On December 5, 2017, the Federal Circuit heard oral argument in Momenta Pharmaceuticals, Inc. v. Bristol-Myers Squibb Company, 17-1694. Momenta is appealing a PTAB decision upholding the validity of BMS’s U.S. Patent No. 8,476,239 (“the ’239 patent”) which covers BMS’s Orencia® product. One of the issues raised in the appeal is whether Momenta, who has not yet filed an aBLA and is admittedly years away from any such submission, has standing to appeal from the PTAB’s decision upholding the validity of the ’239 patent.
BMS has argued that the Federal Circuit should dismiss Momenta’s appeal for lack of standing because Momenta does not market a product within the purview of the patent claims and is years away from filing an FDA application to market any such product. As a result, BMS argued, Momenta cannot show that it has suffered a concrete and particularized injury necessary for Article III standing. In response, Momenta has argued that allowing the Board’s decision to stand causes it concrete harm. Momenta asserted that it is at a “fork in the road” in the development of its product and, if it cannot appeal the PTAB decision, it would incur costs associated with changing the direction of its R&D efforts. Momenta further argued that the IPR estoppel provision converts any future injury into a present injury-in-fact sufficient to provide Article III standing. Because 35 U.S.C. § 315(e) prohibits an IPR petitioner from asserting that a patent “claim is invalid on any ground that the petitioner raised or reasonably could have raised during that inter partes review,” if Momenta cannot appeal the patentability of the claims on the grounds raised in the IPR, it will forever lose its ability to do so.

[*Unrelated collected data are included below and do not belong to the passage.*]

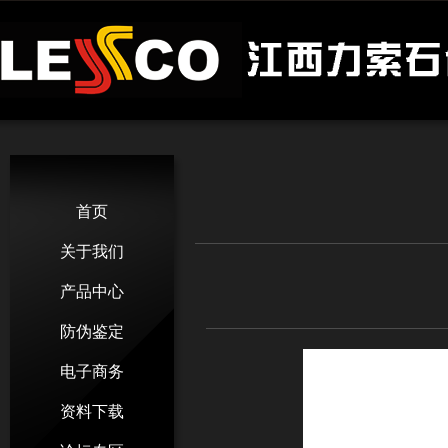
首页
关于我们
产品中心
防伪鉴定
电子商务
资料下载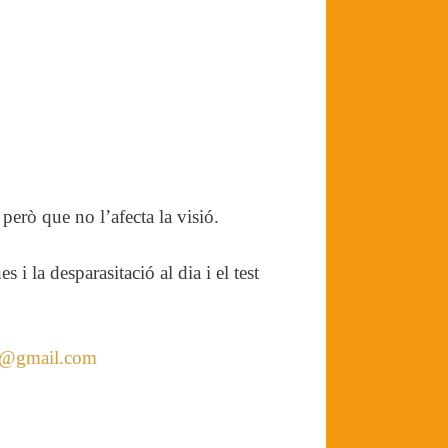
 però que no l’afecta la visió.
i la desparasitació al dia i el test
ns@gmail.com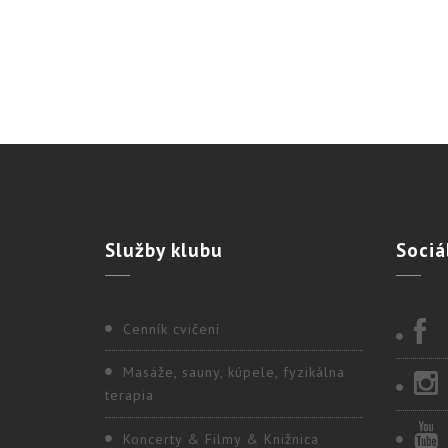
Služby
klubu
Sociá
Cenník cvičení
Masáže, sauny, kúpele, fyzikálna
terapia
Koncerty & Filmy & Knižnica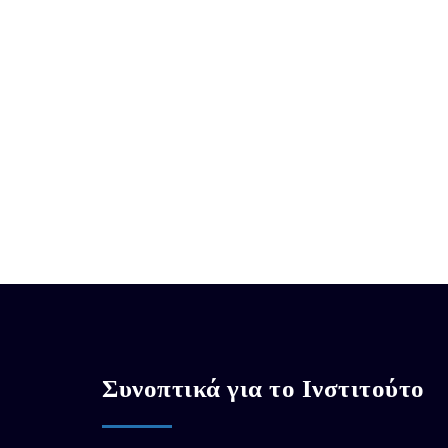
Συνοπτικά για το Ινστιτούτο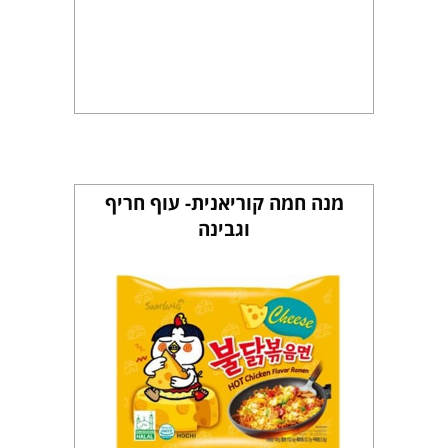
מנה חמה קוריאנית- עוף חריף
וגבינה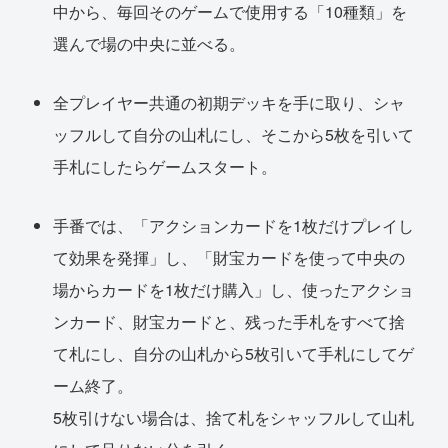
中から、毎回そのゲームで使用する「10種類」を
選んで場の中央に並べる。
全プレイヤー共通の初期デッキを手に取り、シャ
ッフルして自分の山札にし、そこから5枚を引いて
手札にしたらゲームスタート。
手番では、「アクションカードを1枚だけプレイし
て効果を発揮」し、「財宝カードを使って中央の
場からカードを1枚だけ購入」し、使ったアクショ
ンカード、財宝カードと、残った手札をすべて捨
て札にし、自分の山札から5枚引いて手札にしてゲ
ーム終了。
5枚引けない場合は、捨て札をシャッフルして山札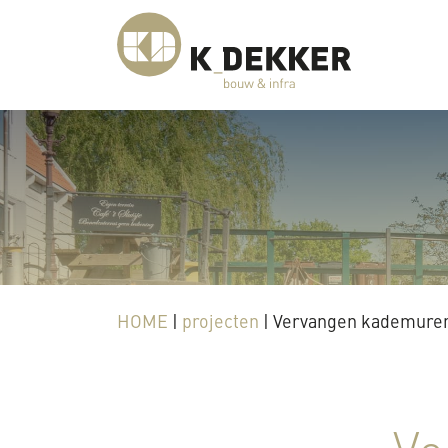
HOME
|
projecten
|
Vervangen kademuren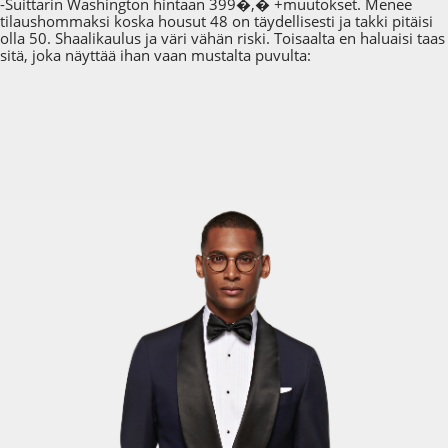
-Suittarin Washington hintaan 399�,� +muutokset. Menee
tilaushommaksi koska housut 48 on täydellisesti ja takki pitäisi
olla 50. Shaalikaulus ja väri vähän riski. Toisaalta en haluaisi taas
sitä, joka näyttää ihan vaan mustalta puvulta: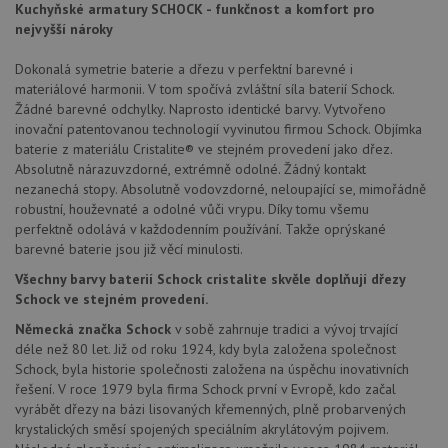
Kuchyňské armatury SCHOCK - funkčnost a komfort pro
cookie
lepivos
nejvyšší nároky
každou
těchto
lepivos
Dokonalá symetrie baterie a dřezu v perfektní barevné i
založe
materiálové harmonii. V tom spočívá zvláštní síla baterií Schock.
trvání 
názve
Žádné barevné odchylky. Naprosto identické barvy. Vytvořeno
AWSA
inovační patentovanou technologií vyvinutou firmou Schock. Objímka
(ALB).
baterie z materiálu Cristalite® ve stejném provedení jako dřez.
CookieScriptConsent
5 měsíců
Tento 
CookieScript
Absolutně nárazuvzdorné, extrémně odolné. Žádný kontakt
4 týdny
cookie
www.schock-
nezanechá stopy. Absolutně vodovzdorné, neloupající se, mimořádně
použív
drezy.cz
služba
robustní, houževnaté a odolné vůči vrypu. Díky tomu všemu
Cookie
perfektně odolává v každodenním používání. Takže oprýskané
Script
zapam
barevné baterie jsou již věcí minulosti.
předvo
souhla
Všechny barvy baterií Schock cristalite skvěle doplňují dřezy
soubo
Schock ve stejném provedení.
cookie
návště
Německá značka Schock
v sobě zahrnuje tradici a vývoj trvající
Je nut
banne
déle než 80 let. Již od roku 1924, kdy byla založena společnost
cookie
Schock, byla historie společnosti založena na úspěchu inovativních
Cookie
Script
řešení. V roce 1979 byla firma Schock první v Evropě, kdo začal
fungov
vyrábět dřezy na bázi lisovaných křemenných, plně probarvených
správn
krystalických směsí spojených speciálním akrylátovým pojivem.
AUTORIZACE
www.schock-
Zavřením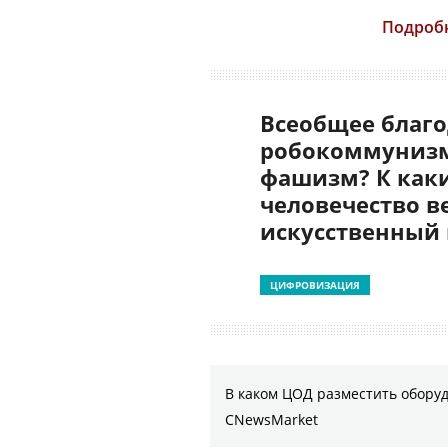
Подробн
Всеобщее благо
робокоммунизм
фашизм? К как
человечество в
искусственный
ЦИФРОВИЗАЦИЯ
В каком ЦОД разместить оборуд
CNewsMarket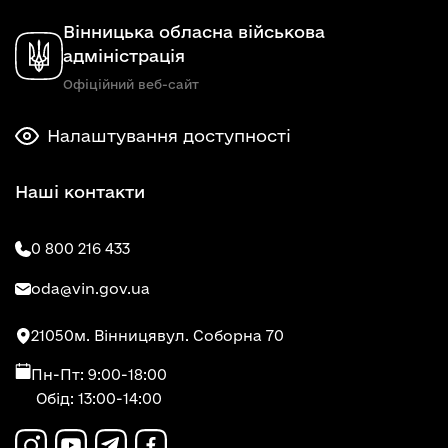
Вінницька обласна військова
адміністрація
Офіційний веб-сайт
Налаштування доступності
Наші контакти
0 800 216 433
oda@vin.gov.ua
21050
м. Вінниця
вул. Соборна 70
Пн-Пт: 9:00-18:00
Обід: 13:00-14:00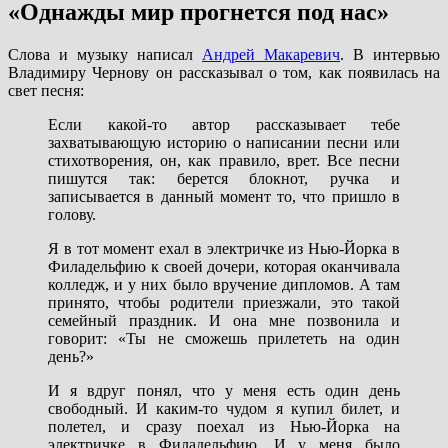
«Однажды мир прогнется под нас»
Слова и музыку написал
Андрей Макаревич
. В интервью
Владимиру Чернову он рассказывал о том, как появилась на
свет песня:
Если какой-то автор рассказывает тебе
захватывающую историю о написании песни или
стихотворения, он, как правило, врет. Все песни
пишутся так: берется блокнот, ручка и
записывается в данный момент то, что пришло в
голову.
Я в тот момент ехал в электричке из Нью-Йорка в
Филадельфию к своей дочери, которая оканчивала
колледж, и у них было вручение дипломов. А там
принято, чтобы родители приезжали, это такой
семейный праздник. И она мне позвонила и
говорит: «Ты не сможешь прилететь на один
день?»
И я вдруг понял, что у меня есть один день
свободный. И каким-то чудом я купил билет, и
полетел, и сразу поехал из Нью-Йорка на
электричке в Филадельфию. И у меня было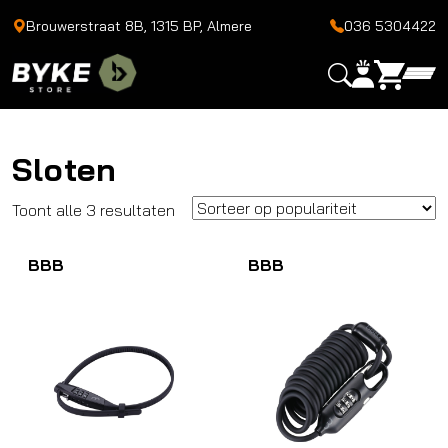
Brouwerstraat 8B, 1315 BP, Almere
036 5304422
Sloten
Gesorteerd
Toont alle 3 resultaten
op
BBB
populariteit
BBB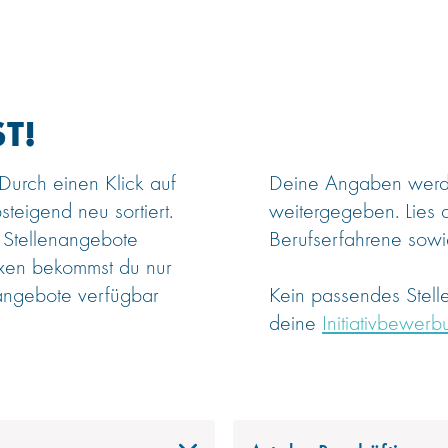
T!
 Durch einen Klick auf
Deine Angaben werden
steigend neu sortiert.
weitergegeben. Lies 
 Stellenangebote
Berufserfahrene sowie
oxen bekommst du nur
angebote verfügbar
Kein passendes Stel
deine
Initiativbewerb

Momenta argued that, in the event the Federal Circuit concludes that Momenta lacks standing to appeal, the Court should vacate the PTAB’s decision upholding the validity of the patent so that Momenta could refile its challenge in the future when it has standing to appeal an adverse decision. BMS responded to that argument by making the point that vacating the PTAB’s decision would provide Momenta a “second bite at the apple” to challenge the validity of the patent, and that BMS should not be required to defend its patent against multiple attacks due to Momenta having prematurely filed its IPR before filing its FDA application.